Brasil apresenta candidatura à direção-geral da OMC

Atualizado em  28 de dezembro, 2012 - 17:01 (Brasília) 19:01 GMT

O governo brasileiro apresentou nesta sexta-feira a candidatura do embaixador Roberto Azevêdo ao cargo de diretor-geral da OMC (Organização Mundial do Comércio), informa o Ministério das Relações Exteriores. Até o momento ele concorrerá com representantes de outros oito países.

O período de indicações de nomes para ocupar a posição pelos próximos cinco anos (2013-2017) se encerra no dia 31 de dezembro e até agora há concorrentes do Brasil, Coreia do Sul, México, Indonésia, Costa Rica, Gana, Jordânia, Quênia e Nova Zelândia.

O eleito pelo Conselho-Geral da OMC subsituirá o francês Pascal Lamy, que serviu um mandato de quatro anos entre 2005 e 2009 e foi reeleito para um segundo período entre 2009 e 2012. O vencedor deve ser anunciado no final de maio de 2013.

Segundo o Itamaraty, Azevêdo reúne importantes qualificações para o exercício da função, estando diretamente envolvido com temas econômicos há mais de vinte anos, incluindo um período na Delegação do Brasil junto à ONU, outros organismos internacionais em Genebra, além de atuar como chefe da delegação brasileira na Rodada de Negociações Multilaterais da OMC (conhecida como Rodada Doha).

Ele chefiou por mais de quatro anos a Coordenação-Geral de Contenciosos do Itamaraty, atuando como chefe de delegação em disputas comerciais imoprtantes entre o Brasil e outros países, entre eles os casos de subsídios ao algodão (iniciado pelo Brasil contra os Estados Unidos), subsídios à exportação de açúcar (iniciado pelo Brasil contra as Comunidades Europeias) e medidas que afetam a importação de pneus reformados (litígio iniciado pelas Comunidades Europeias).

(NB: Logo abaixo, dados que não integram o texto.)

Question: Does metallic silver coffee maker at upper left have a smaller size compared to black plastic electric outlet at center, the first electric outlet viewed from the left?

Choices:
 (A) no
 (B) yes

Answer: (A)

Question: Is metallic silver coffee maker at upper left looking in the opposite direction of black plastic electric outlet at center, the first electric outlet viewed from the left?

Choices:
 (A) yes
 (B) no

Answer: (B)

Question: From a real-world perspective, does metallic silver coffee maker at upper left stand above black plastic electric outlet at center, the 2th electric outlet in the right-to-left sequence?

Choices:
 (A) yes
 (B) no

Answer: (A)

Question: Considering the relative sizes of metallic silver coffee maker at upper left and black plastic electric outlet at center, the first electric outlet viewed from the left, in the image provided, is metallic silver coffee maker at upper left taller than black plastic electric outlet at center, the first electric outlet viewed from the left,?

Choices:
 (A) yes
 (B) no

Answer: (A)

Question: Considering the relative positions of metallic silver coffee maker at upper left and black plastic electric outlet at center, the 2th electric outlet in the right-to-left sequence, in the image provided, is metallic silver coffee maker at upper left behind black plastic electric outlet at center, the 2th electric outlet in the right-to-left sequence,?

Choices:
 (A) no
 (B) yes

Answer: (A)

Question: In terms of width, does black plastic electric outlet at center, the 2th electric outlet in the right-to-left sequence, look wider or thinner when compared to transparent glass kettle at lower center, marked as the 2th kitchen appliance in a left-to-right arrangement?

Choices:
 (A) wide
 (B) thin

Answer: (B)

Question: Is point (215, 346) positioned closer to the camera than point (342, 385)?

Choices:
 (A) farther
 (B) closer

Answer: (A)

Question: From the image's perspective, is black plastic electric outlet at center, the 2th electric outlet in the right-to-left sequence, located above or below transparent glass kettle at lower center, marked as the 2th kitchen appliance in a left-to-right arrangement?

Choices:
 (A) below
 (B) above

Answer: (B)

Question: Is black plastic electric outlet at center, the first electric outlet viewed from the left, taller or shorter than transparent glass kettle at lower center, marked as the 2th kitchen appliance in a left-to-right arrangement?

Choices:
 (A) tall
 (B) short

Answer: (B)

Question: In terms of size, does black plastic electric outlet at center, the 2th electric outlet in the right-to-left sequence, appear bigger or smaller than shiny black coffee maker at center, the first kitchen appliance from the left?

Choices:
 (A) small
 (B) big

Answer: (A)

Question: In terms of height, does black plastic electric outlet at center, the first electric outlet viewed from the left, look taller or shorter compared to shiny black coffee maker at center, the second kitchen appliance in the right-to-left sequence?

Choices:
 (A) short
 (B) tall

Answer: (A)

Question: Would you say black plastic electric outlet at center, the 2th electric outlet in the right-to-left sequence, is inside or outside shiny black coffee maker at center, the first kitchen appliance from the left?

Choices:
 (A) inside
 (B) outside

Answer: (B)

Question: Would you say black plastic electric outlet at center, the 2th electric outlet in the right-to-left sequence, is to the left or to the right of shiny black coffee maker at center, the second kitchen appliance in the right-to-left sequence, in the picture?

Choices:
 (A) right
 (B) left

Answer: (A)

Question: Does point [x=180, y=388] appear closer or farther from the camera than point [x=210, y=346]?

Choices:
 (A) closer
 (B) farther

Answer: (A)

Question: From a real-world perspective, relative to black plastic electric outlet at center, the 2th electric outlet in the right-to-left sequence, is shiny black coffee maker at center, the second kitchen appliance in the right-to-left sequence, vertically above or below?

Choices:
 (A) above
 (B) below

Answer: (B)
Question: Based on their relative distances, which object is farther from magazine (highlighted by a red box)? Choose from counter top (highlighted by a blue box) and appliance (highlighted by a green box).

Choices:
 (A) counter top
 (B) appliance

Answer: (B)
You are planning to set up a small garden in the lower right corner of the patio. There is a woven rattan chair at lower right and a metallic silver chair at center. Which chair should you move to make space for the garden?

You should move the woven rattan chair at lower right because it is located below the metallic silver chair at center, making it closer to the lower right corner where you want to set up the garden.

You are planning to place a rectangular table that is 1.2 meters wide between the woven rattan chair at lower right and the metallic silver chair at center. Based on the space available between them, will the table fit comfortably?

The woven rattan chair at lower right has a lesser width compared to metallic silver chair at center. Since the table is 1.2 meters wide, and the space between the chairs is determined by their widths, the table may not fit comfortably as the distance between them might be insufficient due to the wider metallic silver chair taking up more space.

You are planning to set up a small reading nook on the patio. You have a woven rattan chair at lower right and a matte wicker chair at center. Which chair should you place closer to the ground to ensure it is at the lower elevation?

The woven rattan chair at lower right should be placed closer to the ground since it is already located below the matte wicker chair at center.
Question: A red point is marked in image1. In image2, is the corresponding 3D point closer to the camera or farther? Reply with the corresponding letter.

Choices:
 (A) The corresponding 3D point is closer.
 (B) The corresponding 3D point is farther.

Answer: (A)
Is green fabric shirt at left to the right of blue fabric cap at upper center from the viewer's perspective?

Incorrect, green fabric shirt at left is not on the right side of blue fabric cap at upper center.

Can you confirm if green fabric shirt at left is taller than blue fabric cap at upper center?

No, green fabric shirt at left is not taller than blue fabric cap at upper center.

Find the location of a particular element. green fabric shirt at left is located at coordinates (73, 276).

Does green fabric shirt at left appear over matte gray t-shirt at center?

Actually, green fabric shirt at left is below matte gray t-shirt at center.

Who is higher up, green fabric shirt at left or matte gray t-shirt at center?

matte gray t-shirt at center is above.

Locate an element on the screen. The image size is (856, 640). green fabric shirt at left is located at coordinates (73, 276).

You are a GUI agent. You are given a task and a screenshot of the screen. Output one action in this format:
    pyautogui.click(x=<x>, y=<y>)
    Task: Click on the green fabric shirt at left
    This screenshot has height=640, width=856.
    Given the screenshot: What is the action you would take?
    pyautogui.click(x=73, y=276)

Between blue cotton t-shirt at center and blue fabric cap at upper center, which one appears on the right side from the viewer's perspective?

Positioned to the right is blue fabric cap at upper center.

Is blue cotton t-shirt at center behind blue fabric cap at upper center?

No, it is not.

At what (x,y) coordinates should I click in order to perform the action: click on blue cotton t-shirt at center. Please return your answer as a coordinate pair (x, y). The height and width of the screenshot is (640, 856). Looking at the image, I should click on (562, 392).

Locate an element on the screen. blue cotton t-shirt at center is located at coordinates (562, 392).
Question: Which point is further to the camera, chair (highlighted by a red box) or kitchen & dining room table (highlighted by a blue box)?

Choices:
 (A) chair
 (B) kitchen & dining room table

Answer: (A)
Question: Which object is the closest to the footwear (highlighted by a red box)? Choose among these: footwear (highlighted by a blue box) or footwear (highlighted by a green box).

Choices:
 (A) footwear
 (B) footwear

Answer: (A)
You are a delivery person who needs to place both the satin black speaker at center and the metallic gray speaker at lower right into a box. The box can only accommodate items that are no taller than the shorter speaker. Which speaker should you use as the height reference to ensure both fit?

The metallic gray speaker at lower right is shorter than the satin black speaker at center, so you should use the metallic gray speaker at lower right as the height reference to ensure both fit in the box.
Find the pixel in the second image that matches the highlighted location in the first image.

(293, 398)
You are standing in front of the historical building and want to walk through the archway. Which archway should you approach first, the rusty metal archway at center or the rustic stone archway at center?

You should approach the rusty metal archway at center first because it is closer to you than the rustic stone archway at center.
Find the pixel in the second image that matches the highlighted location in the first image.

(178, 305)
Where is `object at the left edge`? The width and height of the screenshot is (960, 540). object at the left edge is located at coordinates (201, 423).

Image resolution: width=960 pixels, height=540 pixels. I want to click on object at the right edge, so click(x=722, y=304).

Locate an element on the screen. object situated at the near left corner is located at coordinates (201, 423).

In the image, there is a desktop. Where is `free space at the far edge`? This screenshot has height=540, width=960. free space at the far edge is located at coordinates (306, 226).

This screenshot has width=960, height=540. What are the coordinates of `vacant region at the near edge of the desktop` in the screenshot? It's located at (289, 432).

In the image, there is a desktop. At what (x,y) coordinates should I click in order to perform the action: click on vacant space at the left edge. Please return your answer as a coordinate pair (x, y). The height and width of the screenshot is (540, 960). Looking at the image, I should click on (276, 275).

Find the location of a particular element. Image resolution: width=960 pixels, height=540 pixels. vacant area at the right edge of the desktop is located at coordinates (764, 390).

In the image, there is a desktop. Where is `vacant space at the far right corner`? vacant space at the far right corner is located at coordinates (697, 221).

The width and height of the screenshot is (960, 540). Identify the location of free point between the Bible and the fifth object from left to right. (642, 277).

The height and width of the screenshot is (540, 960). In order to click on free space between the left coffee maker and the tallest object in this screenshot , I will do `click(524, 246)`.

Desde setembro de 2008 ele é o representante permanente do Brasil junto à OMC e outras organizações econômicas em Genebra.

Pascal Lamy indicou recentemente que seu sucessor será escolhido tendo como base sua competência técnica, mas diplomatas envolvidos na organização já sinalizaram que o escolhido deve ser preferencialmente originário de um país em desenvolvimento.